We are losing the long war
SAIS commencement is today. I’m going, for the first time in my almost five years here. In fact, I haven’t been to a commencement for 10 years, since my sons graduated from Vassar College and Harvard’s Graduate School of Design in 2005.
The speaker at SAIS is former Treasury Secretary Henry Paulson. But that is far from good enough reason to attend. I didn’t even attend the awarding of my own master’s and doctoral degrees at Princeton or my master’s degree at the University of Chicago. But as I am taking over direction of the SAIS conflict management program on July 1, attending seemed appropriate.
The main pleasures at commencement in my experience are the personal and visual ones. If you know people who are graduating, it is a great satisfaction to see them line up and collect their degrees. I’ll enjoy seeing some of my students from this year and last “walk.”
The visual pageantry is always terrific. The faculty processions on a verdant hillside at Vassar (even if it was raining) and in the Yard at Harvard were a great riot of stripes, tassles and gowns. I expect nothing less today.
SAIS’s commencement will be indoors (good thing, as it is raining in DC today) at Constitution Hall, best known for the refusal of the Daughters of the American Revolution (DAR) to allow soprano Marian Anderson to perform in 1939, because of her race.

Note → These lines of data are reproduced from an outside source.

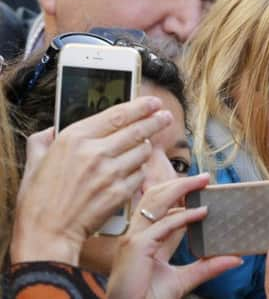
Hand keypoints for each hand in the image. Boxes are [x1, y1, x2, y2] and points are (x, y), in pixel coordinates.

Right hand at [11, 96, 172, 264]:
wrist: (47, 234)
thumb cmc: (39, 200)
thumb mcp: (35, 161)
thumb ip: (44, 140)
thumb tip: (51, 129)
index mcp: (74, 138)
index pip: (117, 114)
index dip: (140, 107)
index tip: (152, 102)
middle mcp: (95, 152)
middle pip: (137, 130)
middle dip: (156, 121)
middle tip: (166, 116)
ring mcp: (110, 173)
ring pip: (142, 152)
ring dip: (145, 149)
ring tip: (142, 148)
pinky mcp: (120, 192)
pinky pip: (140, 175)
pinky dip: (138, 172)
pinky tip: (132, 173)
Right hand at [107, 173, 242, 298]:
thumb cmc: (149, 298)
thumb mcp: (184, 279)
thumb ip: (207, 267)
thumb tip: (236, 259)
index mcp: (145, 238)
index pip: (159, 207)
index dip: (178, 194)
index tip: (200, 187)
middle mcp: (138, 234)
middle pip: (156, 196)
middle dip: (180, 184)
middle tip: (205, 178)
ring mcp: (135, 238)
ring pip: (156, 201)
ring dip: (181, 188)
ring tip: (203, 182)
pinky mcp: (137, 246)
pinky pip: (164, 225)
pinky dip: (184, 216)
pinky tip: (202, 212)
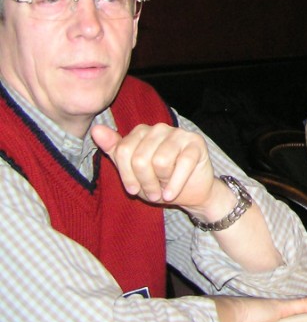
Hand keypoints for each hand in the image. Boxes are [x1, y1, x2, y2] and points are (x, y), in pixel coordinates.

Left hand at [92, 123, 215, 208]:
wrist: (191, 191)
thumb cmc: (159, 181)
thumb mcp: (132, 171)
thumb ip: (115, 150)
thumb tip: (95, 129)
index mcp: (141, 131)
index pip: (123, 151)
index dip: (127, 176)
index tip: (133, 190)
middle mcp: (159, 128)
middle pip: (140, 158)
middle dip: (145, 182)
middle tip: (152, 192)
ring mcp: (179, 133)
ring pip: (160, 161)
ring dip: (161, 183)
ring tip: (164, 189)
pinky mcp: (196, 143)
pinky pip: (182, 165)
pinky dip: (175, 184)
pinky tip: (173, 193)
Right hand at [215, 289, 306, 321]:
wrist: (230, 312)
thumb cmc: (237, 315)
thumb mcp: (252, 315)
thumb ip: (260, 314)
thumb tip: (261, 318)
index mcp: (274, 299)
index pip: (296, 296)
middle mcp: (280, 297)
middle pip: (305, 295)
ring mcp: (282, 300)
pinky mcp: (283, 306)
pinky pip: (305, 305)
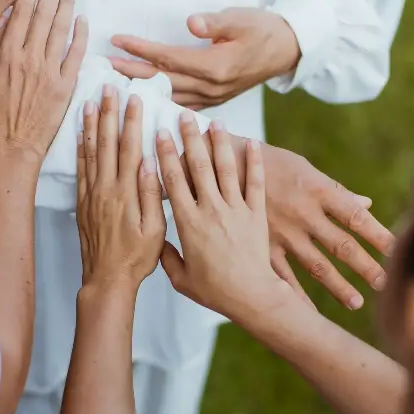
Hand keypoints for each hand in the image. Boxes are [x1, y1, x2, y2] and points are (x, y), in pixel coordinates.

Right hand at [0, 0, 87, 160]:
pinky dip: (79, 35)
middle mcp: (29, 59)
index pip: (20, 14)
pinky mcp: (65, 86)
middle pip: (42, 16)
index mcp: (7, 55)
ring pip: (60, 30)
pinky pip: (75, 55)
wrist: (12, 147)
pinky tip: (82, 20)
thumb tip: (0, 20)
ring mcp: (50, 71)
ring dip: (66, 5)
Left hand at [77, 87, 165, 291]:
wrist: (106, 279)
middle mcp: (106, 188)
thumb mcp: (155, 230)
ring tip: (90, 100)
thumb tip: (149, 163)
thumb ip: (151, 195)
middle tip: (109, 88)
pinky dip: (78, 148)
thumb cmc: (135, 258)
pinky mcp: (83, 202)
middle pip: (107, 142)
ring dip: (91, 124)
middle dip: (109, 113)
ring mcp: (92, 194)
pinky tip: (78, 134)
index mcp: (126, 192)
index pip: (130, 148)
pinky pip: (79, 169)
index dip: (132, 121)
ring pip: (90, 151)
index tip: (134, 99)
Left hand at [110, 8, 300, 108]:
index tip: (116, 40)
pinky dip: (158, 102)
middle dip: (129, 73)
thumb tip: (191, 23)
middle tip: (102, 67)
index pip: (167, 57)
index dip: (140, 49)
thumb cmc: (263, 30)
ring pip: (167, 96)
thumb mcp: (241, 19)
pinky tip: (141, 102)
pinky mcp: (212, 100)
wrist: (286, 50)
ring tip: (114, 83)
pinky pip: (179, 105)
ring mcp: (211, 98)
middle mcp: (210, 87)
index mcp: (215, 67)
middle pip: (161, 80)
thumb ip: (214, 23)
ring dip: (139, 89)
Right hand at [157, 114, 291, 321]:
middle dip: (190, 138)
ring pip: (226, 168)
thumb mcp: (181, 278)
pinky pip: (255, 183)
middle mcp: (211, 210)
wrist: (252, 296)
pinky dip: (255, 162)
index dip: (166, 155)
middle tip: (184, 116)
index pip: (173, 181)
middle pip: (198, 166)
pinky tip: (253, 143)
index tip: (160, 134)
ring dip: (220, 143)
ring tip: (215, 122)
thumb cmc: (215, 290)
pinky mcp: (256, 215)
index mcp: (188, 223)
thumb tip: (158, 242)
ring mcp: (236, 210)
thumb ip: (167, 256)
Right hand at [258, 142, 392, 309]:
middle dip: (366, 266)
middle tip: (385, 283)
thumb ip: (335, 190)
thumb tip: (366, 203)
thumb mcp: (304, 169)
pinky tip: (309, 311)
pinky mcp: (261, 245)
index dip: (378, 234)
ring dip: (338, 286)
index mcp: (317, 190)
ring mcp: (282, 232)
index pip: (356, 216)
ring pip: (316, 265)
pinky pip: (283, 275)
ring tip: (356, 303)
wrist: (222, 164)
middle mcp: (303, 214)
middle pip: (342, 245)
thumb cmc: (268, 162)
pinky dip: (297, 295)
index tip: (395, 250)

The DAR website informs that she performed there subsequently. That is what we call progress, which is a very good thing.
We can hope to see a good deal more of it, though not for right now in the two parts of the world I follow most closely: the greater Middle East and the Balkans. Violence is prevailing in large parts of Syria, Iraq, Libya, and Yemen. Only Tunisia of the “Arab spring” countries is managing something like progress. The Balkans are far calmer than they were 20 years ago, but it is hard to miss the instability in Macedonia, the unease in Kosovo and the continuing political struggle among ethnic nationalists in Bosnia and Herzegovina.
I joke with my students that turmoil is a career opportunity for them. If you study conflict management, you wouldn’t want peace and tranquility to arrive before you have a chance to practice your profession. There seems little risk of that. While I hope to see the Balkans calm down with some effort by the US and EU, the Middle East is posing truly wicked problems. Our military instruments can kill just about anyone they can find, but that hasn’t and won’t calm things down.
We launched the war against violent Islamic extremism in 2001 with the invasion of Afghanistan. There were then at most a few thousand jihadi fighters in a handful of countries. Almost 15 years later, there are at least several tens of thousands in a dozen countries or more. It is certainly arguable that things would be no worse had we never intervened. We win a lot of battles against extremists, but we are losing the long war.
That is one of the great challenges for this year’s crop of SAIS graduates, not only in conflict management but in other fields as well. Is military intervention making things worse? How can things be made better? What is wrong with what we are doing, and what can we do to improve our effectiveness?
Those are questions that will be on my mind today as I enjoy a great spectacle and wish the next generation more success than mine is enjoying at the moment.